What the task requires = Please report every line in the data below that contains the string "comics", copying each such line in full.
────────────────────────────────────────
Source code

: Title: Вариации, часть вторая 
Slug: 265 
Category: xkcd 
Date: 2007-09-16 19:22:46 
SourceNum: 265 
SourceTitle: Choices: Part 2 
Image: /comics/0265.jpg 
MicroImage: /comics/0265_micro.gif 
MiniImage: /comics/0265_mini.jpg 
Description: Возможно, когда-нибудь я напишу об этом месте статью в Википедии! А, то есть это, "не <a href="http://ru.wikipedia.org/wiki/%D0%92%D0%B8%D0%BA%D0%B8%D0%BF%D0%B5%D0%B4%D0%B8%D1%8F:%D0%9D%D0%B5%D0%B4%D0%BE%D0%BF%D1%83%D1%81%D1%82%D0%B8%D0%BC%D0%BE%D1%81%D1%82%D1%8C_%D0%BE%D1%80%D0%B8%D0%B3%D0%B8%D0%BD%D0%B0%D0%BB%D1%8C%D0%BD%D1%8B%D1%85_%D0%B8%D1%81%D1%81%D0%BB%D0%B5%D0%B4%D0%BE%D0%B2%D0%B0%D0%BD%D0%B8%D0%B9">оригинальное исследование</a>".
────────────────────────────────────────
Your response =
Image: /comics/0265.jpg 
MicroImage: /comics/0265_micro.gif 
MiniImage: /comics/0265_mini.jpg 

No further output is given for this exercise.